← All Stories

The Sphinx by the Creek

foxwatersphinx

Margaret sat on her back porch, the same porch where she'd watched her children grow, and now her grandchildren. The old creek below—where she'd once skipped stones with her late husband, Henry—still murmured its endless song over smooth stones. The water had witnessed fifty years of her life, carrying away her worries just as it carried fallen leaves downstream.

"Grandma! Grandma!" Seven-year-old Lily burst through the screen door, cheeks flushed with excitement. "Come quick! We found something by the creek!"

Margaret's knees creaked as she stood, but she moved with the practiced grace of someone who had spent a lifetime answering children's calls. Hand in hand, they walked down the winding path beneath ancient oaks that Margaret's father had planted as saplings.

There, beside the water's edge, stood her grandson Thomas, pointing toward the opposite bank. A red fox, its coat gleaming like autumn itself, paused mid-drink. Their eyes met across the water—a moment of perfect stillness between young boy and wild creature, suspended in golden afternoon light.

"He's beautiful," Thomas whispered, not daring to breathe louder.

The fox's ears perked toward them. With one last curious glance, it vanished into the brush, leaving only ripples on the water's surface.

"You know," Margaret said, settling onto the grassy bank, "your grandfather used to say that foxes were the sphinxes of the forest—silent guardians of ancient secrets."

"What's a sphinx?" Lily asked, curling into Margaret's lap like she had since she was a baby.

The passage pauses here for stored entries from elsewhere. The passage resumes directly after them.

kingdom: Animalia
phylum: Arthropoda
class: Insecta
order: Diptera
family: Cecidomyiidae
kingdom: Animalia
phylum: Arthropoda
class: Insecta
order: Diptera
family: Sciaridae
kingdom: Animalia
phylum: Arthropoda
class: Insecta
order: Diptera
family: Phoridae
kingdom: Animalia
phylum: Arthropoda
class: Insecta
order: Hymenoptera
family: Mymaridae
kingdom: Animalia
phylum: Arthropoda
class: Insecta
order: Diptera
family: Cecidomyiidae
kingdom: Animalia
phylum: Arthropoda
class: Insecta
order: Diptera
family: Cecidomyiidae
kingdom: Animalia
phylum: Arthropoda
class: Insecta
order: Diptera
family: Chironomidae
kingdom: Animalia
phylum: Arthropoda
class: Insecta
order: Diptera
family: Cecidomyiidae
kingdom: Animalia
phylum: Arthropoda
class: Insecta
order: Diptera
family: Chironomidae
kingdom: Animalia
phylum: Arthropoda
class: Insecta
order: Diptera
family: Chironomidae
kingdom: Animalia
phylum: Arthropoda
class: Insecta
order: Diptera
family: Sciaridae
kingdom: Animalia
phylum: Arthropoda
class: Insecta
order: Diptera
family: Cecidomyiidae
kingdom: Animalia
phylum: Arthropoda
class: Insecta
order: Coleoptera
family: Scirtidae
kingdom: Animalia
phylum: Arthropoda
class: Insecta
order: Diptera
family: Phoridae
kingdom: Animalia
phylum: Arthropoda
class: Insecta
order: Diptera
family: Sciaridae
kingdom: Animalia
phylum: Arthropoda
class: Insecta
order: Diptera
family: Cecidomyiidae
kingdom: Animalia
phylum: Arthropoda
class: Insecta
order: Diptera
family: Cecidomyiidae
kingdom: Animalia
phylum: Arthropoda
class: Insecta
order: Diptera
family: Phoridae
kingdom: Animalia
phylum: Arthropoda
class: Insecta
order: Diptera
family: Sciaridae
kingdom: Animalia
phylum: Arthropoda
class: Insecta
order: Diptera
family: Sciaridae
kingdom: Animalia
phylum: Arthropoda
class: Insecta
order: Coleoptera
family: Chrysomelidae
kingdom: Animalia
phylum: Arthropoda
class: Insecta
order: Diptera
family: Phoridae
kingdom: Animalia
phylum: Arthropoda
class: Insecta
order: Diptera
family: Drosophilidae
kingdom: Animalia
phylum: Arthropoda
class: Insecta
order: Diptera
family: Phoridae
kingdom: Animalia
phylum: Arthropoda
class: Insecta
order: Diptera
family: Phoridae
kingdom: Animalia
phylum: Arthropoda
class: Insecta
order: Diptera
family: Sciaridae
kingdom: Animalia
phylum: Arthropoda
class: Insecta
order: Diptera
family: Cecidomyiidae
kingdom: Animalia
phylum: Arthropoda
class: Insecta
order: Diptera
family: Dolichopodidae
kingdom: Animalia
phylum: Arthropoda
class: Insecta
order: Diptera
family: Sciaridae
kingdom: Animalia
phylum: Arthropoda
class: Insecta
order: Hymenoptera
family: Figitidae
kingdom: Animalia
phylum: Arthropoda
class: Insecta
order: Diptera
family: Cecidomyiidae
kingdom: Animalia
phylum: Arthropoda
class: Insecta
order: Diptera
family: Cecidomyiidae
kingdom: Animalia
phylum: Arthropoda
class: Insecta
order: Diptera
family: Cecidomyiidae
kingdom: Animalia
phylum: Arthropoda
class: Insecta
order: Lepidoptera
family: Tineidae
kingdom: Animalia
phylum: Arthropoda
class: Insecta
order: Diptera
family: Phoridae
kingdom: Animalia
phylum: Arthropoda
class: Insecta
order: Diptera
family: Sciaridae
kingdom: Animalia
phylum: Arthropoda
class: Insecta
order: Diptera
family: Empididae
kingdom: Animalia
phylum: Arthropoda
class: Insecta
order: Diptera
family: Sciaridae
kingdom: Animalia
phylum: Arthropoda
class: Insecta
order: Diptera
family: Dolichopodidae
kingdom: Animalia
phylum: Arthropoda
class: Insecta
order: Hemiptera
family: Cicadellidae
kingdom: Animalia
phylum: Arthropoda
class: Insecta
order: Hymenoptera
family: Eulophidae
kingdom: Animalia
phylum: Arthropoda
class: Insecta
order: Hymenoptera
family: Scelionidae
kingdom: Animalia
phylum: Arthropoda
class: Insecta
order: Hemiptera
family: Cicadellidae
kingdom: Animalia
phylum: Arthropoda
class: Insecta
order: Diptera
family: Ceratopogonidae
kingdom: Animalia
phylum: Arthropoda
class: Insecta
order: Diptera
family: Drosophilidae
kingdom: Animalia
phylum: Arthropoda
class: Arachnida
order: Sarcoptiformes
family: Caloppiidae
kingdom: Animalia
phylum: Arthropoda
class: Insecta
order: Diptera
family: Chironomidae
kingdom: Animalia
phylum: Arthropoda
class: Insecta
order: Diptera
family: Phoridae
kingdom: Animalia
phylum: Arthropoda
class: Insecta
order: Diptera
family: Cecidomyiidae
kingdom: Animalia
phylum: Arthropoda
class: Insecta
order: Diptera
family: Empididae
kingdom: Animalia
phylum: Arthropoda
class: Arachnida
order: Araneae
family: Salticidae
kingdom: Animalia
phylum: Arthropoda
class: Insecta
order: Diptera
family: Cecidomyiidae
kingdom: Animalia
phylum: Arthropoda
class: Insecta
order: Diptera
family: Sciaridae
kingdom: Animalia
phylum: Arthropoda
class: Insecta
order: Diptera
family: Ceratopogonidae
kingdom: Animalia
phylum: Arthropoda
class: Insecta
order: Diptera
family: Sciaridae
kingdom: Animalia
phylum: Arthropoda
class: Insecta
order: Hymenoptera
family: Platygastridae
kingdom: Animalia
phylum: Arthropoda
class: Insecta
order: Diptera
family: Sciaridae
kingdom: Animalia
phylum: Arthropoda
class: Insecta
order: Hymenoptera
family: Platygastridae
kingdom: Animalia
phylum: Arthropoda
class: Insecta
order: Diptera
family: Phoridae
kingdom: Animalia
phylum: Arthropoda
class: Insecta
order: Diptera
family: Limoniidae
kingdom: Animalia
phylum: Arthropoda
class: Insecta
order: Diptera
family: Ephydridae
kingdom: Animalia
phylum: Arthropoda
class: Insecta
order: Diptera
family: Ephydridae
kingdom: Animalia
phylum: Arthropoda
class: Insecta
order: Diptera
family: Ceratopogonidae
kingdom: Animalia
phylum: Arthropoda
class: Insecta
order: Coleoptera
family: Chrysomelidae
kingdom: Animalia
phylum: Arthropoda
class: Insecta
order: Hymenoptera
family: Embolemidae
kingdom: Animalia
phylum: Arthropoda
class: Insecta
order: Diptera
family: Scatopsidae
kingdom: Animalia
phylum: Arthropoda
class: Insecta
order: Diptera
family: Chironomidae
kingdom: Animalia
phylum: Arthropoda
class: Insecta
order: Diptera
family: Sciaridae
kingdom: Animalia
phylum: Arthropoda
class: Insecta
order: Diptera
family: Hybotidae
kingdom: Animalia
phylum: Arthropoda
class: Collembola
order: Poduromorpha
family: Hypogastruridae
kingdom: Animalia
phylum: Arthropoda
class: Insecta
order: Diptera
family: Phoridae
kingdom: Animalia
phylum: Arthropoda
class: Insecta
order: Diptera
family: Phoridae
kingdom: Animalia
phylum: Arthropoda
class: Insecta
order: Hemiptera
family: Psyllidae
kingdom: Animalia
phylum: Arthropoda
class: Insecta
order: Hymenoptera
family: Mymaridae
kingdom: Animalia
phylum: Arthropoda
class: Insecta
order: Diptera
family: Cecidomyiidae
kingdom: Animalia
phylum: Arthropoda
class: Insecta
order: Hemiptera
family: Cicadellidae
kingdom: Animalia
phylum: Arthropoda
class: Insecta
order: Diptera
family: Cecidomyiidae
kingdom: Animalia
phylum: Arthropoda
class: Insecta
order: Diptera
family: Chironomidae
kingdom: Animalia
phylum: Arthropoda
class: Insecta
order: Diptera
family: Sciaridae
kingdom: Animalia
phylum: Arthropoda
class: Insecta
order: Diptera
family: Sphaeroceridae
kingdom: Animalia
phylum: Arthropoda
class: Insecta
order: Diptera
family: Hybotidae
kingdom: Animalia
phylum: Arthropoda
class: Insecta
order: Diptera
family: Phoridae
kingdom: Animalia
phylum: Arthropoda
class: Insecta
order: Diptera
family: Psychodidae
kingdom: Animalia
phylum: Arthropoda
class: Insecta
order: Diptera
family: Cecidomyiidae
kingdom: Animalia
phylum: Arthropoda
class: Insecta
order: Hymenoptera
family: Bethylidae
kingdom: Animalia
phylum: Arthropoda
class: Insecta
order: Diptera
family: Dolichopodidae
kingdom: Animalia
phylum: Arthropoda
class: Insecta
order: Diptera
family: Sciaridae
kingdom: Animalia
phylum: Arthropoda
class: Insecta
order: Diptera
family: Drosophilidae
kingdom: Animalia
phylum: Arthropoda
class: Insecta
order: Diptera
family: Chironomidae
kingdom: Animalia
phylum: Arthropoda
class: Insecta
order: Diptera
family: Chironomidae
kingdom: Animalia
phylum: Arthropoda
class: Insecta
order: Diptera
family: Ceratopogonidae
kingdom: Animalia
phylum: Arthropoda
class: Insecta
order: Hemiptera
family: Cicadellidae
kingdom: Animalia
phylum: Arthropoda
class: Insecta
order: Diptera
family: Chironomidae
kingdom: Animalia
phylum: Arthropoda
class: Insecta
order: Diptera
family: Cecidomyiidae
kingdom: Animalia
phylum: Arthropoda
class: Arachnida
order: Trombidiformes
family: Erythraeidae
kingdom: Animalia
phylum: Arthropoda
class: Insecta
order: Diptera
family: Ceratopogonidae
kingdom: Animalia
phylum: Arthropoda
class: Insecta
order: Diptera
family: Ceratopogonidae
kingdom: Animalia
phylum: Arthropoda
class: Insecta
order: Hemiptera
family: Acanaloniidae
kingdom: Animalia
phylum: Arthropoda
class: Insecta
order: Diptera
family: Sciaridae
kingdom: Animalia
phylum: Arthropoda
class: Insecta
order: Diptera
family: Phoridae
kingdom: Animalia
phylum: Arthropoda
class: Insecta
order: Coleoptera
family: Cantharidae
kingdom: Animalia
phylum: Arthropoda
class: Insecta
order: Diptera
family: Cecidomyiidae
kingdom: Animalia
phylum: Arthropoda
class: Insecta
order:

Margaret smiled, thinking of the riddle her own mother had once shared with her. "A sphinx is something that asks you questions without speaking. Like life itself." She smoothed Lily's hair. "The fox asks us: Are you present? Are you watching? The water asks: Are you flowing, or are you stuck?"

Thomas sat beside her, unusually thoughtful for ten. "What does it ask you, Grandma?"

Margaret watched the water continue its journey, never stopping, never looking back. "It asks me if I've loved well enough. And the answer," she squeezed both grandchildren tight, "is always yes."